■ **RECORDS**:
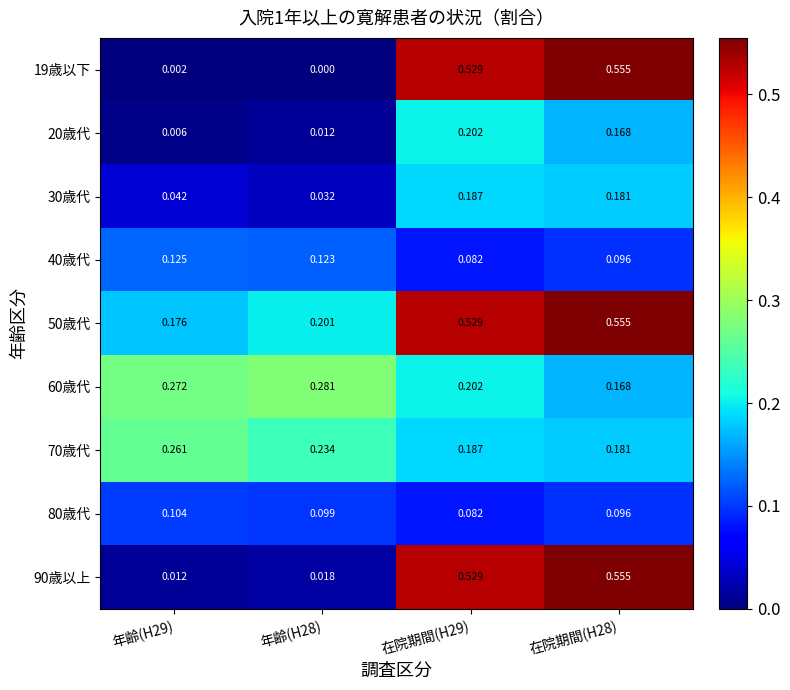

What is the spread (max minus min) of values at 在院期間(H29)?

0.4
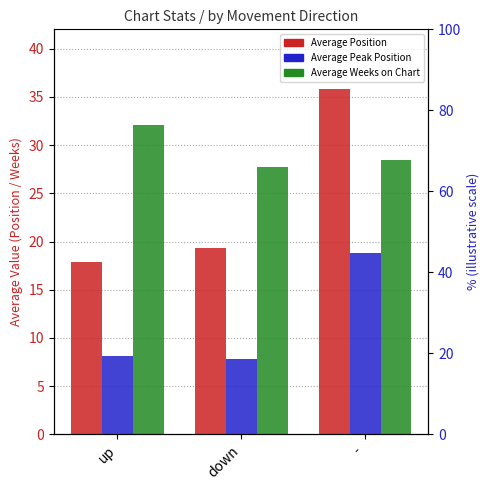

What is the minimum value shown in the chart?

7.8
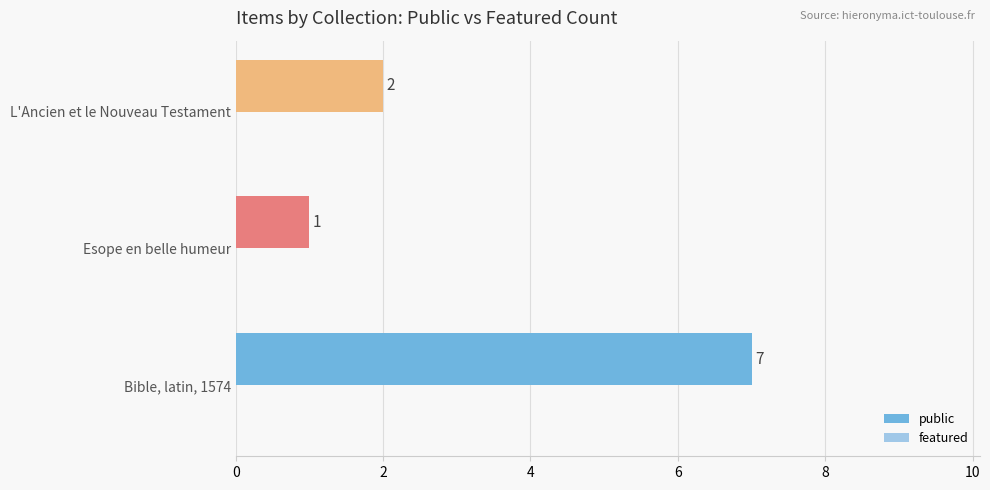

Which label corresponds to the largest value in the chart?

Bible, latin, 1574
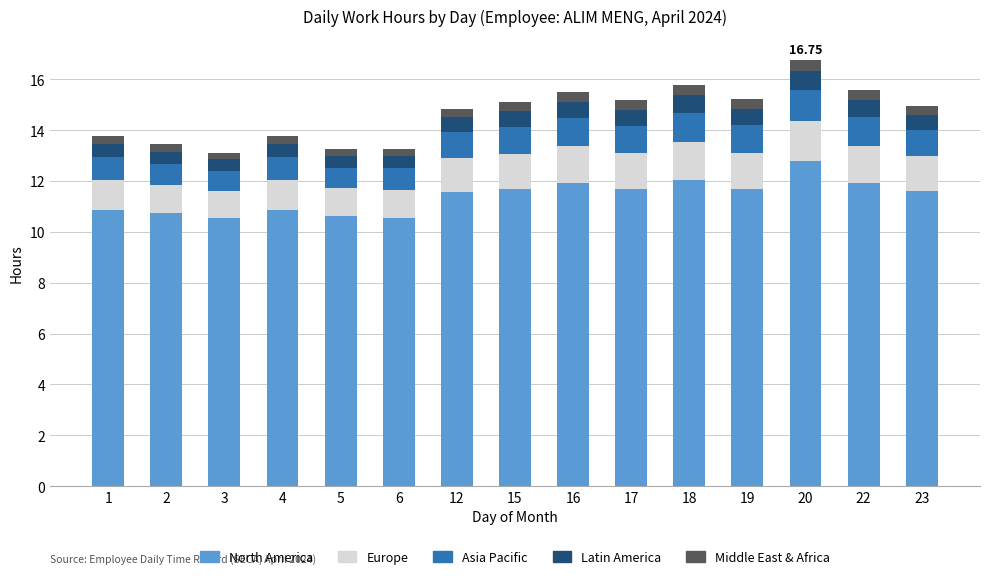

Are the bars grouped side by side (vs. stacked)?

No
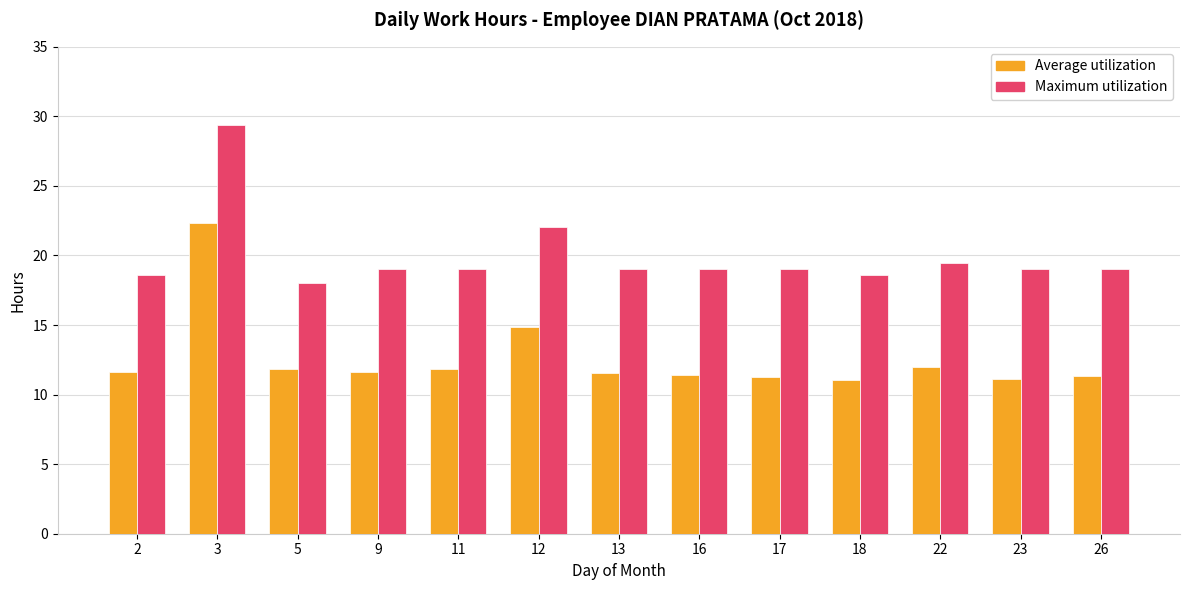

At which category is the sum across all series the highest?

3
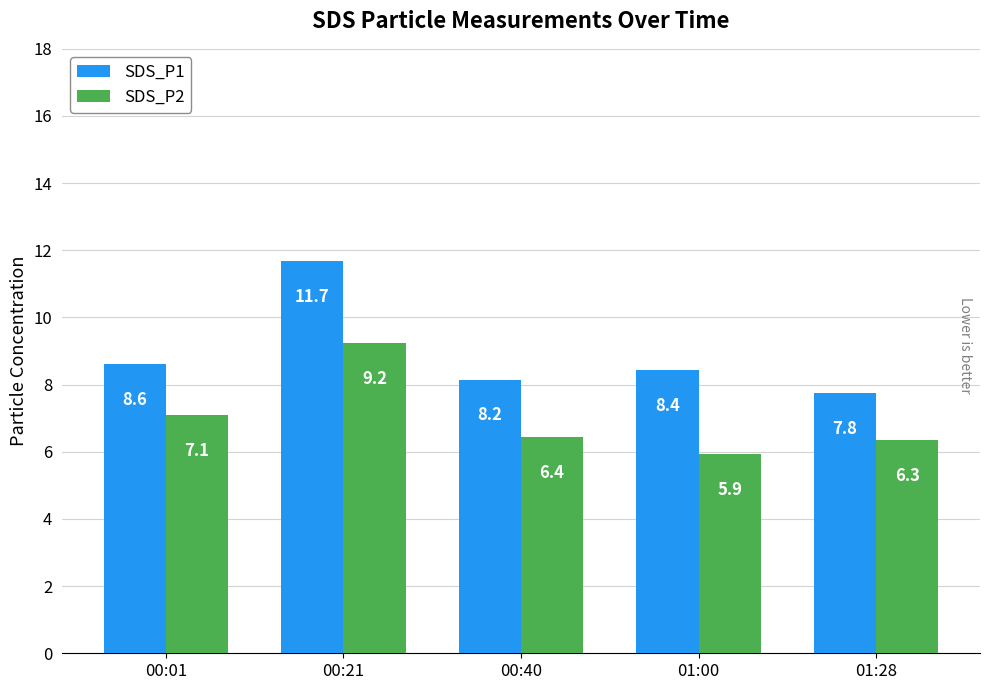

Which series has the largest total across all categories?

SDS_P1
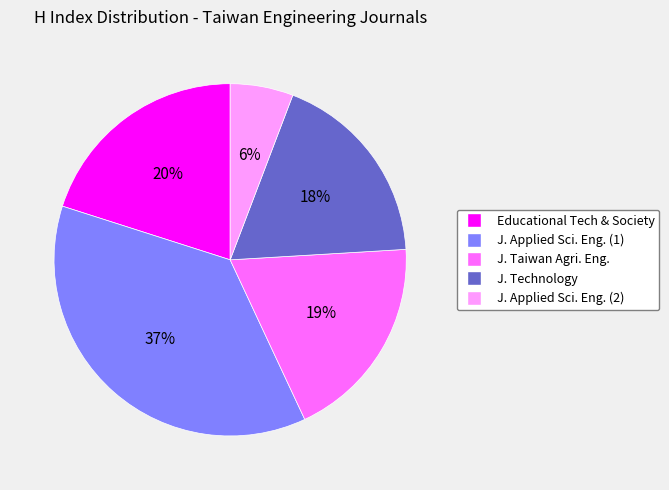

Is there any slice that represents more than half of the pie?

No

■ **AIM OF THE EXERCISE**: Retype the text of every record above word for word, with the pictures left out.

■ **ANSWER**:
What is the spread (max minus min) of values at 在院期間(H29)?

0.4

What is the minimum value shown in the chart?

7.8

Which label corresponds to the largest value in the chart?

Bible, latin, 1574

Are the bars grouped side by side (vs. stacked)?

No

At which category is the sum across all series the highest?

3

Which series has the largest total across all categories?

SDS_P1

Is there any slice that represents more than half of the pie?

No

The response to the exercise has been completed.